** Opening DATA SHOWN block **
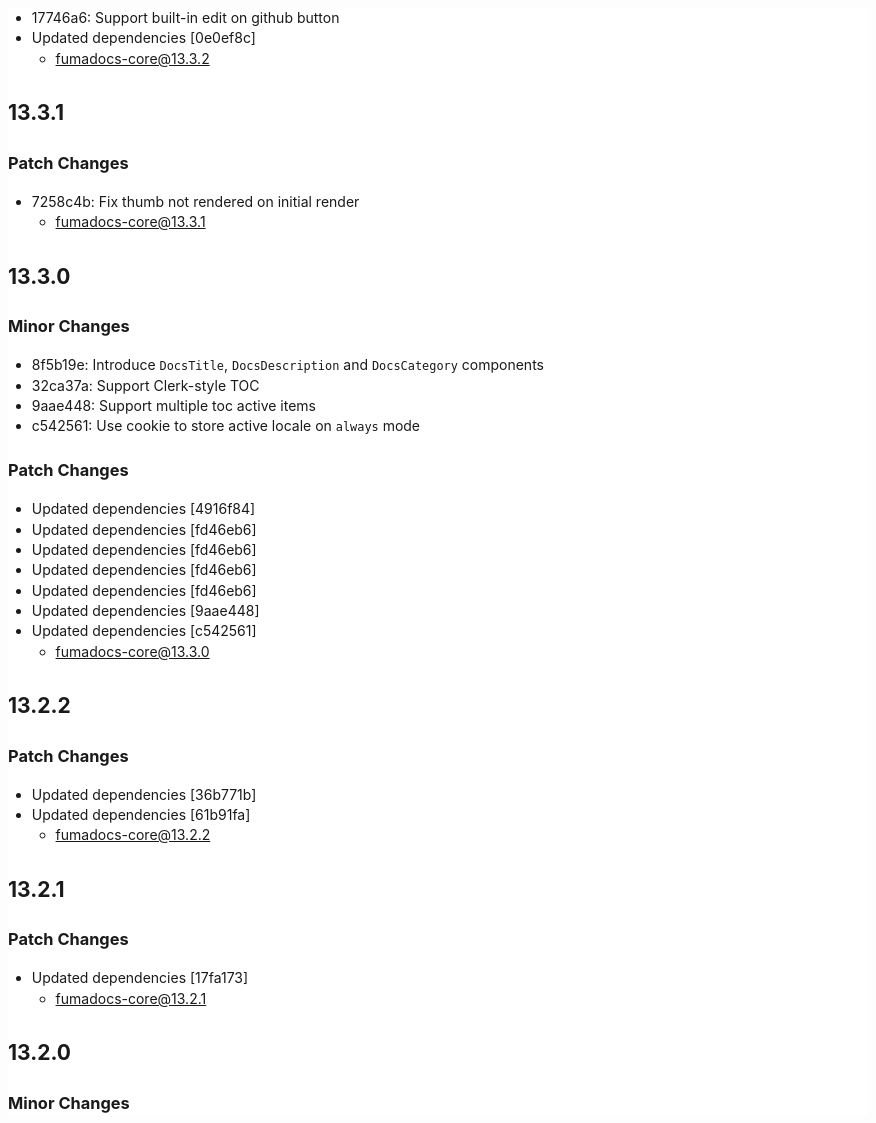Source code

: - 17746a6: Support built-in edit on github button
- Updated dependencies [0e0ef8c]
  - fumadocs-core@13.3.2

## 13.3.1

### Patch Changes

- 7258c4b: Fix thumb not rendered on initial render
  - fumadocs-core@13.3.1

## 13.3.0

### Minor Changes

- 8f5b19e: Introduce `DocsTitle`, `DocsDescription` and `DocsCategory` components
- 32ca37a: Support Clerk-style TOC
- 9aae448: Support multiple toc active items
- c542561: Use cookie to store active locale on `always` mode

### Patch Changes

- Updated dependencies [4916f84]
- Updated dependencies [fd46eb6]
- Updated dependencies [fd46eb6]
- Updated dependencies [fd46eb6]
- Updated dependencies [fd46eb6]
- Updated dependencies [9aae448]
- Updated dependencies [c542561]
  - fumadocs-core@13.3.0

## 13.2.2

### Patch Changes

- Updated dependencies [36b771b]
- Updated dependencies [61b91fa]
  - fumadocs-core@13.2.2

## 13.2.1

### Patch Changes

- Updated dependencies [17fa173]
  - fumadocs-core@13.2.1

## 13.2.0

### Minor Changes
** Closing DATA SHOWN block **
EXERCISE REQUIREMENTS:
How many lines of these entries hold the string "fumadocs"? Answer with the number alone.

ANSWER SPACE:
5